Ultra-sound & Leak Detection

Ultrasound leak detection can provide a safe means to find a wide range of high or low pressure leaks, (within vacuum leaks too). Buried or above ground fluid leaks (be it gaseous or liquids) are quickly detected using an ultrasound probe since the by-product of any leak is turbulent flow and cavitation, which generates ultrasound. Turbulent flow occurs when gas moves from a high-pressure side to the low-pressure side of a leak. Locating leaks up to 15 metres away are identifiable, minimising the need to work at height, the system is relatively straight forward since ultrasound is:

  1. Directional – locating the discharge source quickly.
  2. The signal intensity gets louder the closer one gets to the leak.
  3. The fixed frequency – makes Ultrasound more effective to locate leaks in noisy areas.

Hydrocarbon and compressed air leaks become expensive commodities. A leak reduction plan will reduce energy and product waste and likely to save you thousands of pounds through the lifetime of your facility.

Implementing a regular leak reduction program will have immediate energy savings, on average 4% could be saved on the energy bills through compressed air leaks alone. A regular leak survey will allow leak detection, tagging and prioritize repair planning.It’ll also provide environmental benefits and a fast financial return.


Ultra-sound - Steam Traps

When steam traps leak or fail, it can be extremely costly in terms of product quality, safety and energy loss. Nearly all steam trap manufacturers consider Ultrasound inspections as the most reliable method in determining their operational state and condition.


Ultra-sound - Bearing Monitoring

Predictive & pro-active inspections of rotating and reciprocating equipment using a Ultrasonic detection probe has many advantages, such as detecting the earliest stage of bearing failure and bearing lubrication issues. Ultrasound can be used on all bearing speeds.

Since Ultrasound is a high frequency short wave signal, it is possible to filter out background noise and focus on the specific bearing to be inspected, even at a distance. As the roller bearing rotates, the friction impacts between component parts to generate Ultrasound.

Operating bearings produce a steady level of Ultrasound. If the bearings are under lubricated the Ultrasound becomes harsher. Conversely over lubricated bearings give rise to overheating and a rapid degradation of the lubricant. Bearings which are beginning to fail willtypically have small particles of metal in the lubricant or have surface irregularities. Good bearings make a consistent low level whirring sound without variation.

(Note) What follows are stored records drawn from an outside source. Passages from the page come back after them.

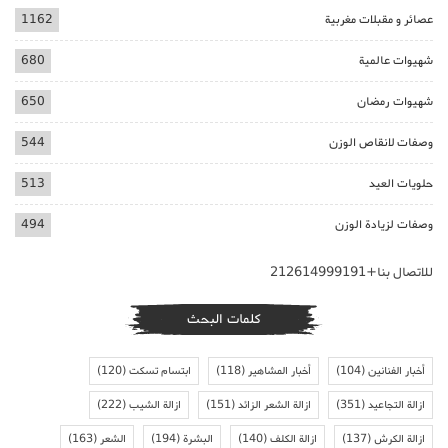
عصائر و مقبلات مغربية
1162
شهيوات عالمية
680
شهيوات رمضان
650
وصفات لانقاص الوزن
544
حلويات العيد
513
وصفات لزيادة الوزن
494
للاتصال بنا+212614999191
كلمات البحث
أخبار الفنانين
(104)
أخبار المشاهير
(118)
ابتسام تسكت
(120)
ازالة التجاعيد
(351)
ازالة الشعر الزائد
(151)
ازالة الشيب
(222)
ازالة الكرش
(137)
ازالة الكلف
(140)
البشرة
(194)
الشعر
(163)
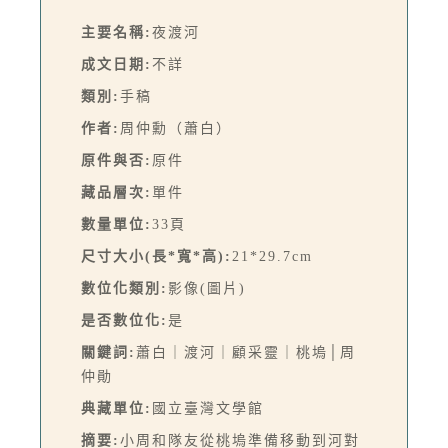
主要名稱:
夜渡河
成文日期:
不詳
類別:
手稿
作者:
周仲勳（蕭白）
原件與否:
原件
藏品層次:
單件
數量單位:
33頁
尺寸大小(長*寬*高):
21*29.7cm
數位化類別:
影像(圖片)
是否數位化:
是
關鍵詞:
蕭白｜渡河｜顧采靈｜桃塢│周
仲勛
典藏單位:
國立臺灣文學館
摘要:
小周和隊友從桃塢準備移動到河對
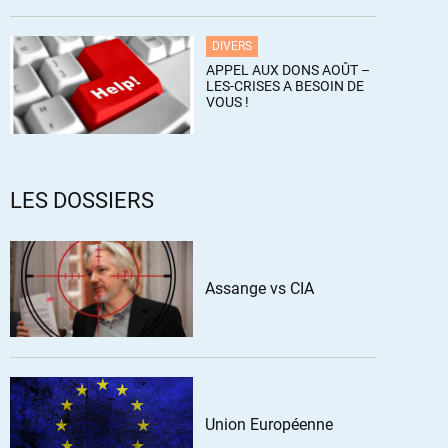
DIVERS
APPEL AUX DONS AOÛT –
LES-CRISES A BESOIN DE
VOUS !
LES DOSSIERS
Assange vs CIA
Union Européenne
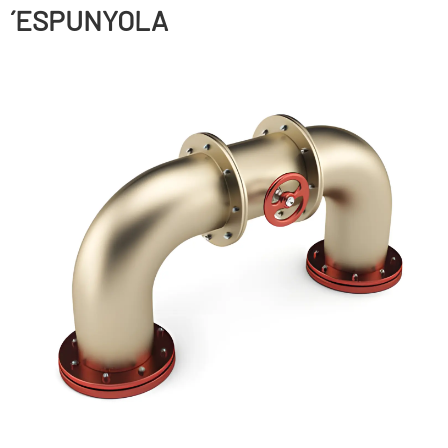
´ESPUNYOLA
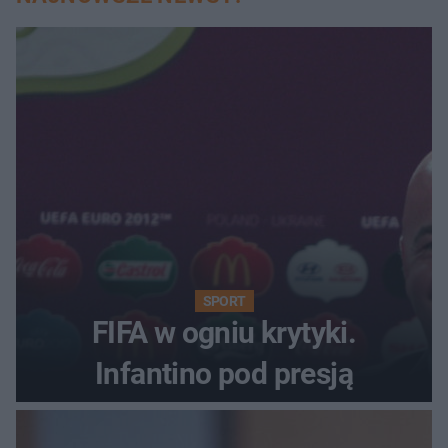
SPORT
FIFA w ogniu krytyki.
Infantino pod presją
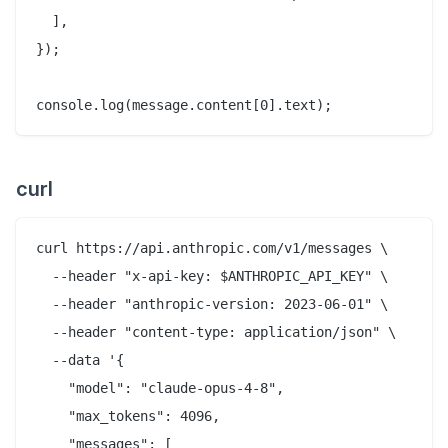
  ],

});

curl
curl https://api.anthropic.com/v1/messages \

  --header "x-api-key: $ANTHROPIC_API_KEY" \

  --header "anthropic-version: 2023-06-01" \

  --header "content-type: application/json" \

  --data '{

    "model": "claude-opus-4-8",

    "max_tokens": 4096,

    "messages": [
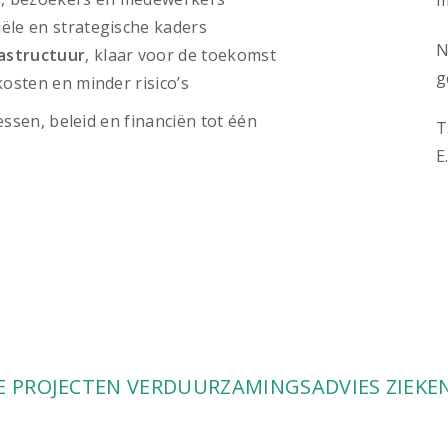
m
ële en strategische kaders
astructuur
, klaar voor de toekomst
g
kosten en minder risico’s
ssen, beleid en financiën tot één
T
E
E PROJECTEN VERDUURZAMINGSADVIES ZIEKE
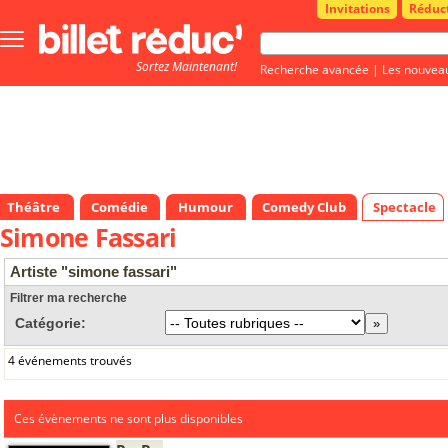
Invitations
Réduc
Bouton
menu
Sortez Maintenant!
principale
Recherche avancée
|
Les nouvea
Théâtre
Comédie
Humour
Comedy Club
Spectacle
Simone Fassari
Artiste "simone fassari"
Filtrer ma recherche
Catégorie:
4 événements trouvés
Ces évènements ne sont plus disponibles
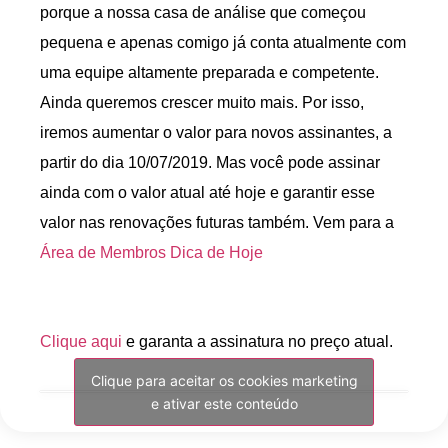
porque a nossa casa de análise que começou
pequena e apenas comigo já conta atualmente com
uma equipe altamente preparada e competente.
Ainda queremos crescer muito mais. Por isso,
iremos aumentar o valor para novos assinantes, a
partir do dia 10/07/2019. Mas você pode assinar
ainda com o valor atual até hoje e garantir esse
valor nas renovações futuras também. Vem para a
Área de Membros Dica de Hoje
Clique aqui
e garanta a assinatura no preço atual.
Clique para aceitar os cookies marketing
e ativar este conteúdo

Mechanical movements produce a wide spectrum of sound. One of the major contributors to excessive stress is friction. By focusing on a narrow band of high frequencies any subtle changes in amplitude and sound quality can be further investigated.

There are three inspection methods for ultrasonic bearing monitoring:

Comparative:

Compare same type bearings and note deviations.

Historical:

Establish a trend over time of measured values.

Analytical:

Utilize analysis software to store, trend and report findings.

Bearing failure noise levels are typically grouped as follows:

  • An 8 dB gain over baseline indicates pre-failure or lack of lubrication.
  • A 12 dB increase establishes the very beginning of the failure mode.
  • A 16 dB gain indicates advanced failure condition.
  • A 35-50 dB gain warns of catastrophic failure.

Converting high frequency sounds to the audible range and displaying and recording the signal spectra using our Ultra-probe allows troubleshooting diagnosis and comparative analysis; to confirm whether the bearings require attention or replacement. Data can then be presented into a exception based report to record all survey findings for immediate or timely based maintenance corrective sanctioning.